My 1 year old loves playing soccer, obviously he is too young to say it out loud, but his actions speak for itself. At home, outside our home, in the park, all he wants to do is to play with the ball. Today was no different, I took him to the park so he can play soccer, but then I saw plenty of kids dressed in red and blue jerseys at a make shift soccer field. And it was only natural that we both wanted to see the game since we both were soccer lovers.
As we got closer to the field, we saw, there was quite a bit of an audience as well. They were most likely the parents of the players who were all eagerly waiting on the sidelines to see their kids in action. The coach blew the whistle signaling all the players to line up. And just when the game was almost about to start, 2 more players hurried on to the field. It was all set. What’s unique about the game was each player was accompanied by either their mom or dad or a guardian – hand holding the players. The kids were mentally challenged.
Unfortunately I couldn’t watch the entire game and had to go back home. When I told my wife what I just saw at the park, she said “Back home in India, the mentally challenged would have a tough time integrating into the society. There was no systematic support to create opportunities for the mentally challenged”. This was true to a very large extent unless of course the kid happened to be from a well to do family. In fact, growing up, I had a first hand experience of how unfortunate the whole situation was.

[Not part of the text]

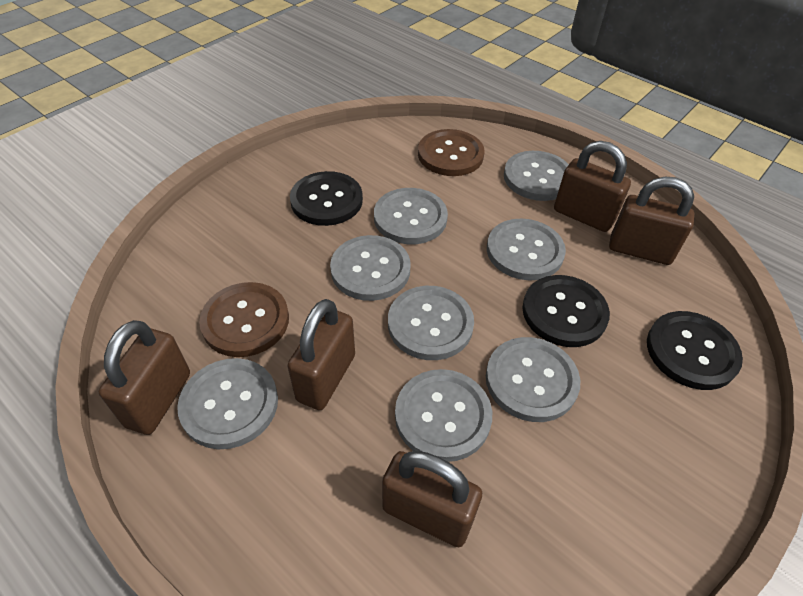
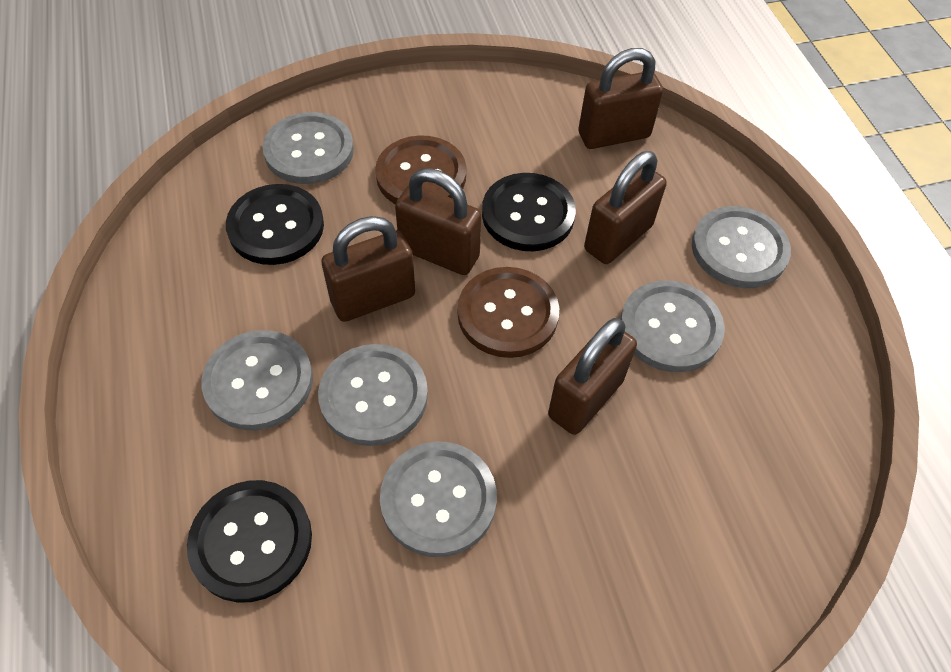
grey button: [177,358,278,449] [330,235,411,301] [374,188,448,244] [388,286,474,360] [395,369,492,462] [486,337,580,422] [487,218,566,280] [504,151,569,201] = 8 -> [201,330,313,431] [262,112,354,184] [318,344,428,446] [380,442,497,557] [620,280,725,372] [692,206,791,288] = 6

Seshu was much elder to us but his behavior was that of a child. He had trouble expressing himself, articulating, but he would understand everything. During our interaction with him, more than him realizing that he was differently abled we made him realize this by mistreating him, heckling him, bullying him and our behavior towards him ensured that he can never mingle with us and can never become one of us. At times, I use to wonder who had the disability, was it Seshu or was it us. Despite having grown both physically and mentally, despite being the so called educated we discriminated against him and ill treated him.
It was hard enough to be differently abled in a country like India because of the social stigma attached to them, it was even more harder due to lack of any support system. The support system I’m referring to is not for the differently abled but for the abled people like us on how not to misuse our abilities.
Seshu is no more in this world but he will always remind me that I’m the disabled, that i need to grow up in my mental abilities.
And as for the soccer game earlier today, I was lucky enough to witness a goal by the red team and the player who scored the goal tried to celebrate it by taking out his jersey :-).